- [Task details]:
All of the data below should be repeated exactly. Pictures should not be included.

(Source records)

════════════════════

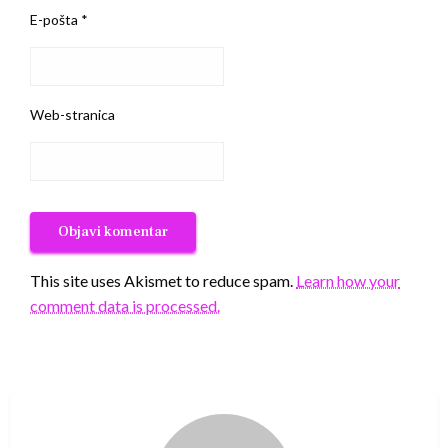
E-pošta
*
Web-stranica
This site uses Akismet to reduce spam.
Learn how your
comment data is processed.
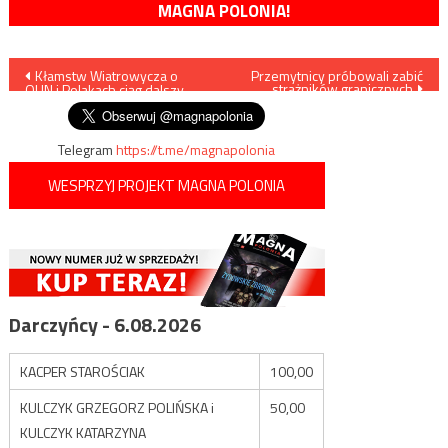
MAGNA POLONIA!
Nawigacja
Kłamstw Wiatrowycza o
Przemytnicy próbowali zabić
strażników granicznych
OUN i Polakach ciąg dalszy
wpisu
Telegram
https://t.me/magnapolonia
WESPRZYJ PROJEKT MAGNA POLONIA
Darczyńcy - 6.08.2026
KACPER STAROŚCIAK
100,00
KULCZYK GRZEGORZ POLIŃSKA i
50,00
KULCZYK KATARZYNA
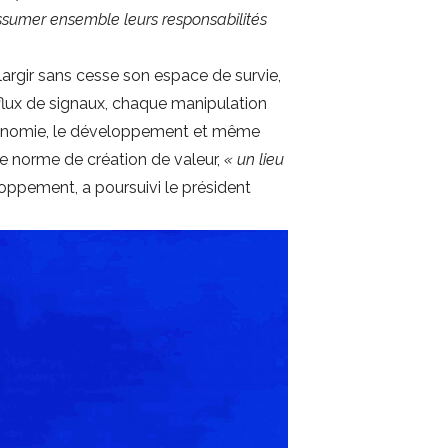
 assumer ensemble leurs responsabilités
argir sans cesse son espace de survie,
flux de signaux, chaque manipulation
économie, le développement et même
e norme de création de valeur,
« un lieu
eloppement, a poursuivi le président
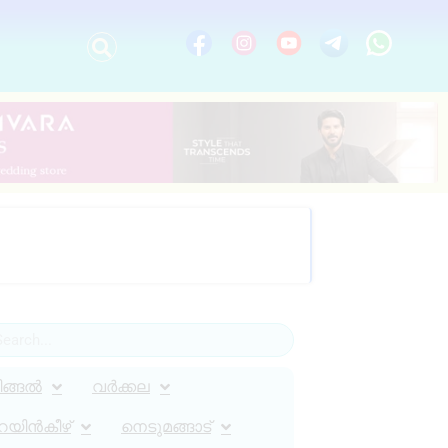
ിങ്ങൽ
വർക്കല
റയിൻകീഴ്
നെടുമങ്ങാട്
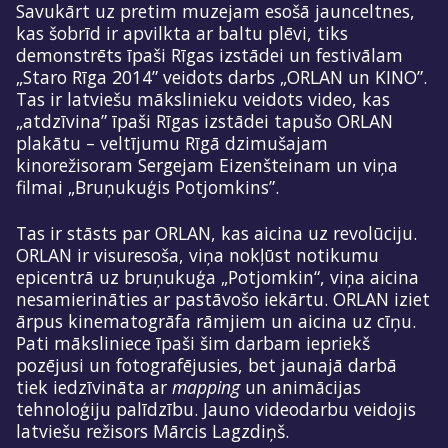
Savukārt uz pretim muzejam esošā jaunceltnes,
kas šobrīd ir apvilkta ar baltu plēvi, tiks
demonstrēts īpaši Rīgas izstādei un festivālam
„Staro Rīga 2014” veidots darbs „ORLAN un KINO”.
Tas ir latviešu mākslinieku veidots video, kas
„atdzīvina” īpaši Rīgas izstādei tapušo ORLAN
plakātu – veltījumu Rīgā dzimušajam
kinorežisoram Sergejam Eizenšteinam un viņa
filmai „Bruņukuģis Potjomkins”.
Tas ir stāsts par ORLAN, kas aicina uz revolūciju.
ORLAN ir visuresoša, viņa nokļūst notikumu
epicentrā uz bruņukuģa „Potjomkin“, viņa aicina
nesamierināties ar pastāvošo iekārtu. ORLAN iziet
ārpus kinematogrāfa rāmjiem un aicina uz cīņu.
Pati māksliniece īpaši šim darbam iepriekš
pozējusi un fotografējusies, bet jaunajā darbā
tiek iedzīvināta ar
mapping
un animācijas
tehnoloģiju palīdzību. Jauno videodarbu veidojis
latviešu režisors Mārcis Lagzdiņš.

════════════════════

- [Your solution]:
E-pošta
*
Web-stranica
This site uses Akismet to reduce spam.
Learn how your
comment data is processed.
MAGNA POLONIA!
Nawigacja
Kłamstw Wiatrowycza o
Przemytnicy próbowali zabić
strażników granicznych
OUN i Polakach ciąg dalszy
wpisu
Telegram
https://t.me/magnapolonia
WESPRZYJ PROJEKT MAGNA POLONIA
Darczyńcy - 6.08.2026
KACPER STAROŚCIAK
100,00
KULCZYK GRZEGORZ POLIŃSKA i
50,00
KULCZYK KATARZYNA
 assumer ensemble leurs responsabilités
argir sans cesse son espace de survie,
flux de signaux, chaque manipulation
économie, le développement et même
e norme de création de valeur,
« un lieu
eloppement, a poursuivi le président
ിങ്ങൽ
വർക്കല
റയിൻകീഴ്
നെടുമങ്ങാട്
Savukārt uz pretim muzejam esošā jaunceltnes,
kas šobrīd ir apvilkta ar baltu plēvi, tiks
demonstrēts īpaši Rīgas izstādei un festivālam
„Staro Rīga 2014” veidots darbs „ORLAN un KINO”.
Tas ir latviešu mākslinieku veidots video, kas
„atdzīvina” īpaši Rīgas izstādei tapušo ORLAN
plakātu – veltījumu Rīgā dzimušajam
kinorežisoram Sergejam Eizenšteinam un viņa
filmai „Bruņukuģis Potjomkins”.
Tas ir stāsts par ORLAN, kas aicina uz revolūciju.
ORLAN ir visuresoša, viņa nokļūst notikumu
epicentrā uz bruņukuģa „Potjomkin“, viņa aicina
nesamierināties ar pastāvošo iekārtu. ORLAN iziet
ārpus kinematogrāfa rāmjiem un aicina uz cīņu.
Pati māksliniece īpaši šim darbam iepriekš
pozējusi un fotografējusies, bet jaunajā darbā
tiek iedzīvināta ar
mapping
un animācijas
tehnoloģiju palīdzību. Jauno videodarbu veidojis
latviešu režisors Mārcis Lagzdiņš.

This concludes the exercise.